Clearly, our data demonstrate that the “other” E-selectin ligand(s) can be an important molecule for leukocyte recruitment. Numerous investigators have spent much time trying to identify E-selectin ligands other than PSGL-1 with limited success. Our data would suggest that PSGL-1 is not the only E-selectin ligand, since PSGL-1^-/- mice still had E-selectin–dependent rolling. Although cutaneous lymphocyte-associated antigen (CLA) is another ligand for E-selectin, PSGL-1 is the major glycoprotein carrier of this carbohydrate modification. Therefore, the PSGL-1^-/- mice would also be deficient in CLA. L-selectin fulfills some of the characteristics of our unknown E-selectin ligand inasmuch as L-selectin is shed from leukocytes during activation. Moreover, L-selectin was shown to be an E-selectin ligand in humans.^34,36  However, mouse L-selectin has been shown not to bind mouse E-selectin, making this an unlikely ligand in our study.³⁵  E-selectin ligand-1 (ESL-1),^37,38  CD66-nonspecific cross-reacting antigen,³⁹  CD43,⁴⁰  and β₂ integrin^41,42  have all been proposed as potential ligands on leukocytes for E-selectin, although CD43 does not appear to support rolling and to our knowledge β₂ integrin and CD66 are not down-regulated. Recently, a family of glycolipids, namely α2,3-sLe^x glycosphingolipids, have also been shown to support E-selectin–dependent rolling.⁴³  That study demonstrated that α2,3-sLe^x glycosphingolipids were effective at tethering to E-selectin and mediating stable slow rolling in vitro, consistent with the slow rolling we observed in vivo.

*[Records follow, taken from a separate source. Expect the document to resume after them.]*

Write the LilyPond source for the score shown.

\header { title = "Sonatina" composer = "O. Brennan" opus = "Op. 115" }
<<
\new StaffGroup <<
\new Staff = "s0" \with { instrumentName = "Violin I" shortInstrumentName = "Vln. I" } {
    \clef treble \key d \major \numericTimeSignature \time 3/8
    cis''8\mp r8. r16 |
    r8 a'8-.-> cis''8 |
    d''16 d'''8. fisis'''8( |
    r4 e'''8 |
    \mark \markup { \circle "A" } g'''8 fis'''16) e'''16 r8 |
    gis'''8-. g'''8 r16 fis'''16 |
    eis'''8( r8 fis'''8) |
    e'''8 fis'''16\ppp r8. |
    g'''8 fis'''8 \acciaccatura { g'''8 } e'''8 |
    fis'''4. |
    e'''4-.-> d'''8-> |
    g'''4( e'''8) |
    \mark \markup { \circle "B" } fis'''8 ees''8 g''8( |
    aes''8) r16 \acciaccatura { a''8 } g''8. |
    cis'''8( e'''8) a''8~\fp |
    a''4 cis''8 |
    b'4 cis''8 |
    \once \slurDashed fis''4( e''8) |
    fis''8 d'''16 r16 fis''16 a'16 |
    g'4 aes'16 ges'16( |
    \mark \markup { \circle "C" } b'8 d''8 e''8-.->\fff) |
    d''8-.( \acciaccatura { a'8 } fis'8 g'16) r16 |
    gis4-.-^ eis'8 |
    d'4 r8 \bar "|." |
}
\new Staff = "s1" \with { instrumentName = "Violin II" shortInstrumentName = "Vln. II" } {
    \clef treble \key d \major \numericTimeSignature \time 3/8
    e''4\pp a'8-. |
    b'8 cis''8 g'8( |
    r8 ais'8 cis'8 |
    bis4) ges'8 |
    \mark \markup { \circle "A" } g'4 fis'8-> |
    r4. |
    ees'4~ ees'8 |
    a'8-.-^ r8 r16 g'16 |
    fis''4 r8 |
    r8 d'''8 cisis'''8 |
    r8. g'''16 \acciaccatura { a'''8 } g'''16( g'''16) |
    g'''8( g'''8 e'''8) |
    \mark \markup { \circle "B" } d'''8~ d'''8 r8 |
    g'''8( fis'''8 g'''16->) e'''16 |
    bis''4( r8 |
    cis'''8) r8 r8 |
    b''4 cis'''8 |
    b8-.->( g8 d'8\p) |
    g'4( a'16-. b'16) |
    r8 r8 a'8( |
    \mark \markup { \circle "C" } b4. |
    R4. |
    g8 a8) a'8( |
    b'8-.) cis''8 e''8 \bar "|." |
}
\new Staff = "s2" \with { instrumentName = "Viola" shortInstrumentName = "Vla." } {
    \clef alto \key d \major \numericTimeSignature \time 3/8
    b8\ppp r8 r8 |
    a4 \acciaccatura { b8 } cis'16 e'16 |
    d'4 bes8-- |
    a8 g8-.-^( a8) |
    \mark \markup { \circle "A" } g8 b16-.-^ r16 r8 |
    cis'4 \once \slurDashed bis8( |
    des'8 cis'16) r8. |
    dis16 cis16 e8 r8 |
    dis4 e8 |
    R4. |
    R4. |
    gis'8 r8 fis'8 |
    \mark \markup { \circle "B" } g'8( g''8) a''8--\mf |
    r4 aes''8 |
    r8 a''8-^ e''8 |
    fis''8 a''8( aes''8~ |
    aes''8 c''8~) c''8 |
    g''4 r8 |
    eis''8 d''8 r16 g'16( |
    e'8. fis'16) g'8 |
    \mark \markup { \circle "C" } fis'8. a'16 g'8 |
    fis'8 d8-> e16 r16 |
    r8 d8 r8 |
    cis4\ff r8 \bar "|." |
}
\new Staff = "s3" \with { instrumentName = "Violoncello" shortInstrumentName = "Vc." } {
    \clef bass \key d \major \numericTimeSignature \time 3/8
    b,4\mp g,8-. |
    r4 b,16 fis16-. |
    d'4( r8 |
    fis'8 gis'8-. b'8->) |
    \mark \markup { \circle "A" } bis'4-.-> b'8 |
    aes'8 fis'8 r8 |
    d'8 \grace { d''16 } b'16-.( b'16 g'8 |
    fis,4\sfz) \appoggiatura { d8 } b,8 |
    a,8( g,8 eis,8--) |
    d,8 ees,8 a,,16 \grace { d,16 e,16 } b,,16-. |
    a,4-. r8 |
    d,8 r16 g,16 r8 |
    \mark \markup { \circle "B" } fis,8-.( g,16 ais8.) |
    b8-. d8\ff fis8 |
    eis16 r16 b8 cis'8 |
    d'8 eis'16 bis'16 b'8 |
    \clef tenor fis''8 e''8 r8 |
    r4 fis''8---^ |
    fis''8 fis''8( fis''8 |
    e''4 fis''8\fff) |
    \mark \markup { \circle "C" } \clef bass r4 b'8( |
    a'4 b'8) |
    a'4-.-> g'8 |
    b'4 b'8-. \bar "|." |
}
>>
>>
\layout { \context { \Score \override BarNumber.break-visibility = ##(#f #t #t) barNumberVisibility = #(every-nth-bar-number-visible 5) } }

Using PSGL-1 antibodies and the PSGL-1^-/- mice has helped us to demonstrate that there exists a PSGL-1–independent ligand that is easily down-regulated during systemic inflammation but can play a very important role in leukocyte recruitment to local sites of inflammation. The loss of this ligand in models like systemic TNF-α administration may explain the complete loss of leukocyte rolling in PSGL-1^-/- mice, whereas the retention of the E-selectin ligand in local inflammation would explain its importance in local models of inflammation.